The 2012 elections are projected to be the most expensive on record. Already in 2008 we saw the first billion-dollar presidential race, with Obamas campaign spending about $730 million while John McCain spent around $330 million. Together, Obama and Romney have already raised over $300 million and are predicted to surpass the billion-dollar mark by November, probably by a wide margin.
With the 2010 Supreme Court decision in Citizens United v. Federal Election Commission, there will be even more massive cash flows from the general treasuries of corporations spent on ads to advocate the election or defeat of candidates. Already, independent expenditures from outside groups that are not political parties are fast approaching $150 million, more than double the amount in the 2010 election.

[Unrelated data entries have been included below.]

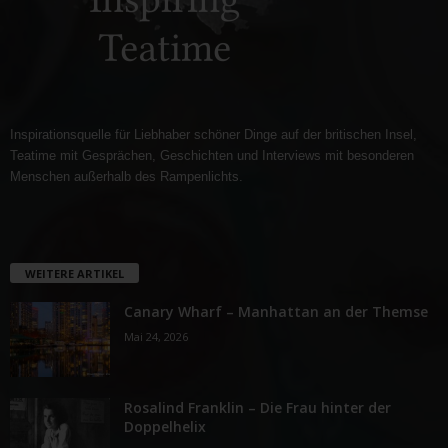
Inspirationsquelle für Liebhaber schöner Dinge auf der britischen Insel,
Teatime mit Gesprächen, Geschichten und Interviews mit besonderen
Menschen außerhalb des Rampenlichts.
WEITERE ARTIKEL
Canary Wharf – Manhattan an der Themse
Mai 24, 2026
Rosalind Franklin – Die Frau hinter der
Doppelhelix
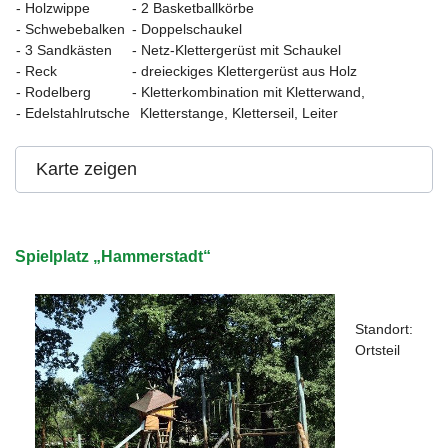
- Holzwippe
- 2 Basketballkörbe
- Schwebebalken
- Doppelschaukel
- 3 Sandkästen
- Netz-Klettergerüst mit Schaukel
- Reck
- dreieckiges Klettergerüst aus Holz
- Rodelberg
- Kletterkombination mit Kletterwand,
- Edelstahlrutsche
Kletterstange, Kletterseil, Leiter
Karte zeigen
Spielplatz „Hammerstadt“
Standort:
Ortsteil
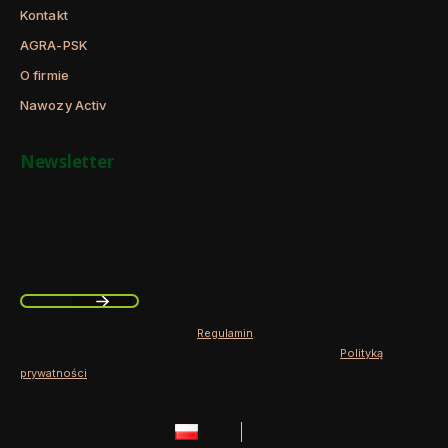
Kontakt
AGRA-PSK
O firmie
Nawozy Activ
Newsletter
Zapisz się, aby otrzymywać najlepsze oferty i zyskać dostęp do
eksperckich porad.
Twój adres e-mail
Zapisując się, akceptujesz nasz
Regulamin
(w zakresie dotyczącym
Newslettera). Przetwarzanie danych odbywa się zgodnie z
Polityką
prywatności
.
polski
zł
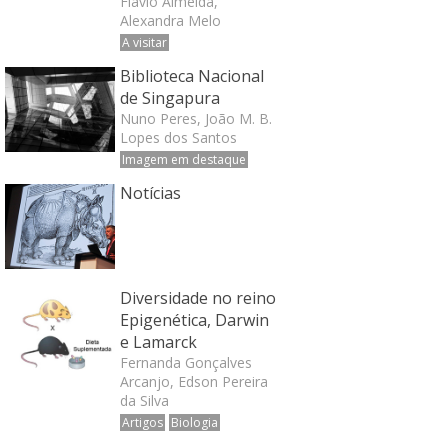
Flávio Almeida,
Alexandra Melo
A visitar
Biblioteca Nacional
de Singapura
Nuno Peres, João M. B.
Lopes dos Santos
Imagem em destaque
Notícias
Diversidade no reino
Epigenética, Darwin
e Lamarck
Fernanda Gonçalves
Arcanjo, Edson Pereira
da Silva
Artigos
Biologia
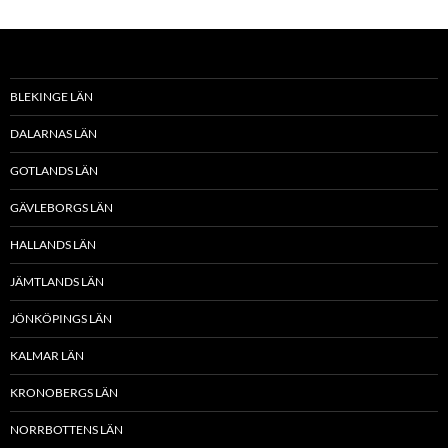
BLEKINGE LÄN
DALARNAS LÄN
GOTLANDS LÄN
GÄVLEBORGS LÄN
HALLANDS LÄN
JÄMTLANDS LÄN
JÖNKÖPINGS LÄN
KALMAR LÄN
KRONOBERGS LÄN
NORRBOTTENS LÄN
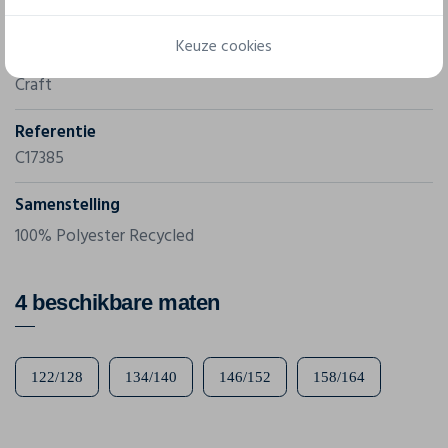
Keuze cookies
Merk
Craft
Referentie
C17385
Samenstelling
100% Polyester Recycled
4 beschikbare maten
122/128
134/140
146/152
158/164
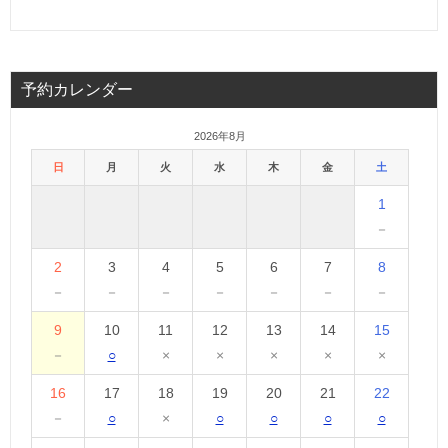
予約カレンダー
2026年8月
日
月
火
水
木
金
土
1
－
2
3
4
5
6
7
8
－
－
－
－
－
－
－
9
10
11
12
13
14
15
－
○
×
×
×
×
×
16
17
18
19
20
21
22
－
○
×
○
○
○
○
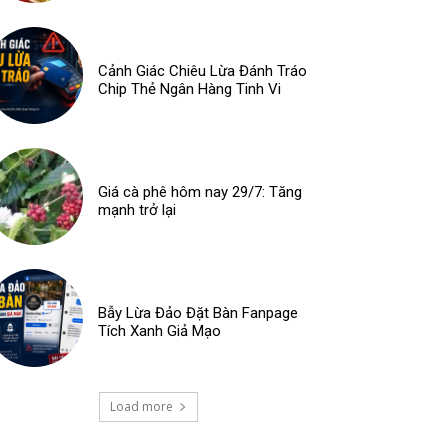
Cảnh Giác Chiêu Lừa Đánh Tráo
Chip Thẻ Ngân Hàng Tinh Vi
Giá cà phê hôm nay 29/7: Tăng
mạnh trở lại
Bẫy Lừa Đảo Đặt Bàn Fanpage
Tích Xanh Giả Mạo
Load more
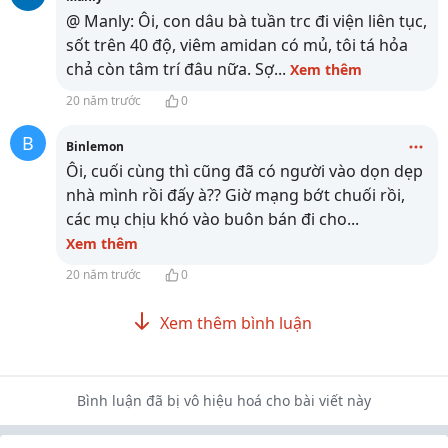
@ Manly: Ôi, con dâu bà tuần trc đi viện liên tục,
sốt trên 40 độ, viêm amidan có mủ, tôi tá hỏa
chả còn tâm trí đâu nữa. Sợ
...
Xem thêm
20 năm trước
0
B
Binlemon
Ôi, cuối cùng thì cũng đã có người vào dọn dẹp
nhà mình rồi đấy à?? Giờ mạng bớt chuối rồi,
các mụ chịu khó vào buôn bán đi cho
...
Xem thêm
20 năm trước
0
Xem thêm bình luận
Bình luận đã bị vô hiệu hoá cho bài viết này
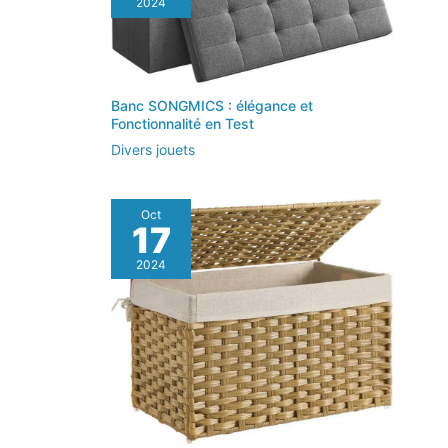
2024
Banc SONGMICS : élégance et
Fonctionnalité en Test
Divers jouets
Oct
17
2024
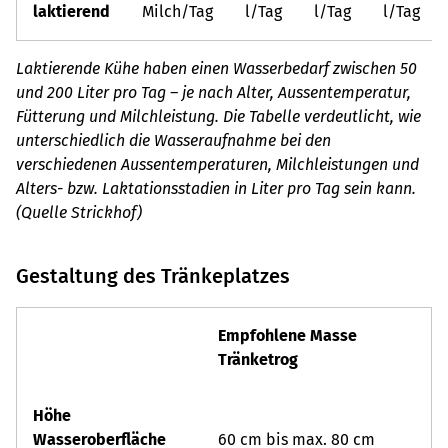
laktierend
Milch/Tag
l/Tag
l/Tag
l/Tag
Laktierende Kühe haben einen Wasserbedarf zwischen 50
und 200 Liter pro Tag – je nach Alter, Aussentemperatur,
Fütterung und Milchleistung. Die Tabelle verdeutlicht, wie
unterschiedlich die Wasseraufnahme bei den
verschiedenen Aussentemperaturen, Milchleistungen und
Alters- bzw. Laktationsstadien in Liter pro Tag sein kann.
(Quelle Strickhof)
Gestaltung des Tränkeplatzes
Empfohlene Masse
Tränketrog
Höhe
Wasseroberfläche
60 cm bis max. 80 cm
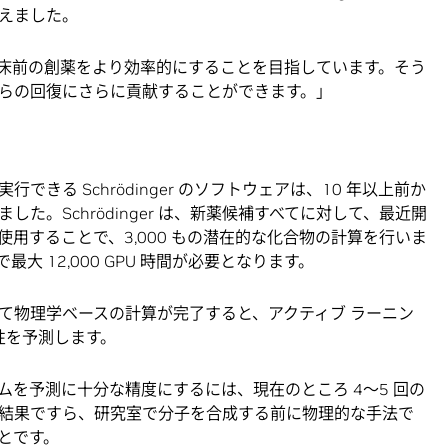
えました。
床前の創薬をより効率的にすることを目指しています。そう
らの回復にさらに貢献することができます。」
きる Schrödinger のソフトウェアは、10 年以上前か
た。Schrödinger は、新薬候補すべてに対して、最近開
用することで、3,000 もの潜在的な化合物の計算を行いま
 12,000 GPU 時間が必要となります。
て物理学ベースの計算が完了すると、アクティブ ラーニン
性を予測します。
を予測に十分な精度にするには、現在のところ 4～5 回の
結果ですら、研究室で分子を合成する前に物理的な手法で
とです。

In the 2008 election, Barack Obama raised $42.8 million from the finance/insurance/real estate industries, with $16 million of that coming from the securities and investment industry, more commonly called Wall Street (Politifact.com, 5/24/12).
This time around, Obama has already raised about $8.4 million from the finance, insurance, and real estate industries, including about $3 million from securities and investment (Center for Responsive Politics). He has also raised over $2.5 million from the internet and technology sector, with Microsoft, Google, Comcast, and Time Warner being among his top donors. Also among his top contributors are a number of law firms that represent large corporations.

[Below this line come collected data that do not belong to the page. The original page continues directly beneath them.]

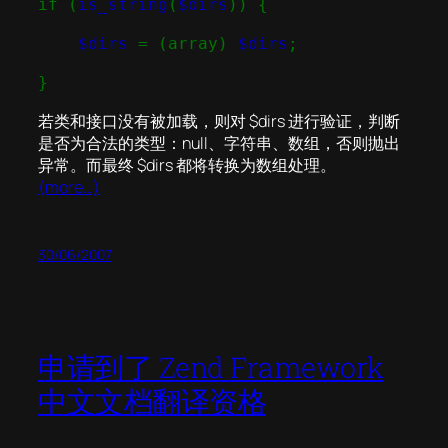
if (
is_string
(
$dirs
)) {
$dirs
= (array)
$dirs
;
}
若类和接口没有被加载，则对 $dirs 进行验证，判断
是否为合法的类型：null、字符串、数组，否则抛出
异常。而最终 $dirs 都将转换为数组处理。
(more…)
30/06/2007
申请到了 Zend Framework
中文文档翻译资格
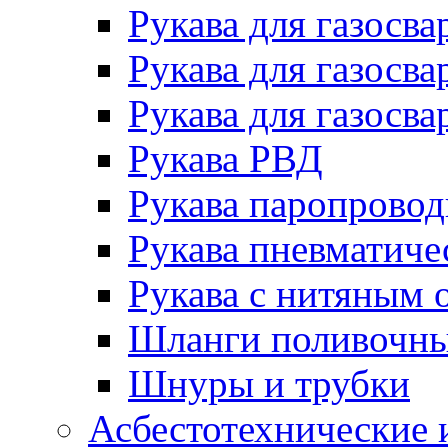
Рукава для газосва
Рукава для газосва
Рукава для газосва
Рукава РВД
Рукава паропрово
Рукава пневматиче
Рукава с нитяным 
Шланги поливочн
Шнуры и трубки
Асбестотехнические 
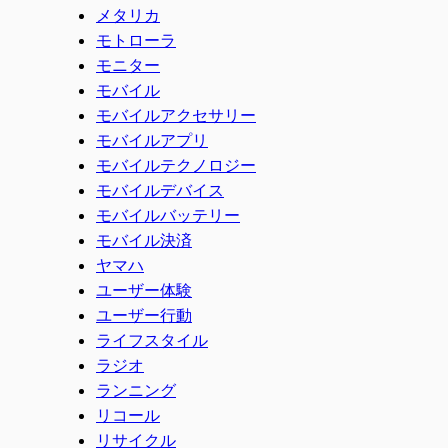
メタリカ
モトローラ
モニター
モバイル
モバイルアクセサリー
モバイルアプリ
モバイルテクノロジー
モバイルデバイス
モバイルバッテリー
モバイル決済
ヤマハ
ユーザー体験
ユーザー行動
ライフスタイル
ラジオ
ランニング
リコール
リサイクル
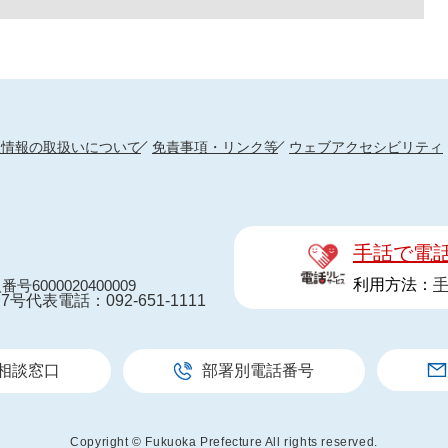
人情報の取扱いについて
免責事項・リンク等
ウェブアクセシビリティ
手話で電
利用方法：
番号6000020400009
7号
代表電話：092-651-1111
相談窓口
部署別電話番号
Copyright © Fukuoka Prefecture All rights reserved.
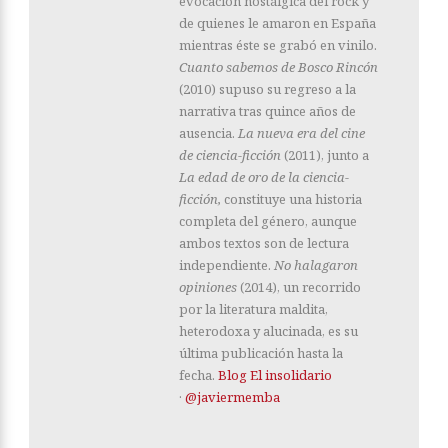
evocación nostálgica del rock y
de quienes le amaron en España
mientras éste se grabó en vinilo.
Cuanto sabemos de Bosco Rincón
(2010) supuso su regreso a la
narrativa tras quince años de
ausencia.
La nueva era del cine
de ciencia-ficción
(2011), junto a
La edad de oro de la ciencia-
ficción,
constituye una historia
completa del género, aunque
ambos textos son de lectura
independiente.
No halagaron
opiniones
(2014), un recorrido
por la literatura maldita,
heterodoxa y alucinada, es su
última publicación hasta la
fecha.
Blog El insolidario
·
@javiermemba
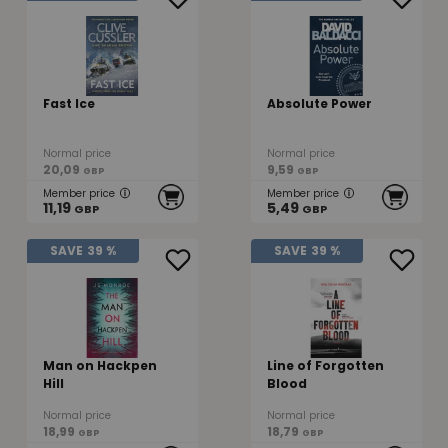
Fast Ice
Absolute Power
Normal price
Normal price
20,09
9,59
GBP
GBP
Member price
Member price
11,19
5,49
GBP
GBP
SAVE
39 %
SAVE
39 %
Man on Hackpen
Line of Forgotten
Hill
Blood
Normal price
Normal price
18,99
18,79
GBP
GBP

No doubt these campaign contributions and independent expenditures will be rewarded if Obama maintains his presidency. For decades now, we have seen massive influxes of corporate cash flooding our elections. Candidates are up for sale, with the highest bidders buying them off and delivering them to the White House and Congress. It is becoming increasingly obvious that democracy under capitalism is only democracy for the privileged elite and is not run in the interests of working people and the oppressed.

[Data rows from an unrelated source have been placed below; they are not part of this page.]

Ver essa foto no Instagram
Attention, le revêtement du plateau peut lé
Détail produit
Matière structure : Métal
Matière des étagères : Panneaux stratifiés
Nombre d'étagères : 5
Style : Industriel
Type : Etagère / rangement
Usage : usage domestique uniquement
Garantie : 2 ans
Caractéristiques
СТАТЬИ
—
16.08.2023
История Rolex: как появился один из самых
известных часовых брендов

Barack Obama and the Democrats successfully used the 2008 election to cast themselves as the candidate and party for working people. The experience of the Democrats in power, however, has once again torn away the veil to reveal their corporate character: from the massive, no-strings-attached bailout of the big banks during his first months as president to his embrace of massive budget cuts to vital social programs last year, Obama has made it clear that he and his party are not on the side of working people.
Both parties are parties of and for corporate America. The ruling class treats the elections like they treat other investments: capitalists analyze both the Republican and Democratic candidates and see which one is most likely to win. They then hedge their bets, oftentimes throwing campaign contributions at both candidates in order to ensure their profits are protected regardless of which candidate emerges victorious.
This further underscores the need to break with the two-party system and form an independent workers party that owes nothing to Wall Street or big corporations and can fight unequivocally to better the lives of working people.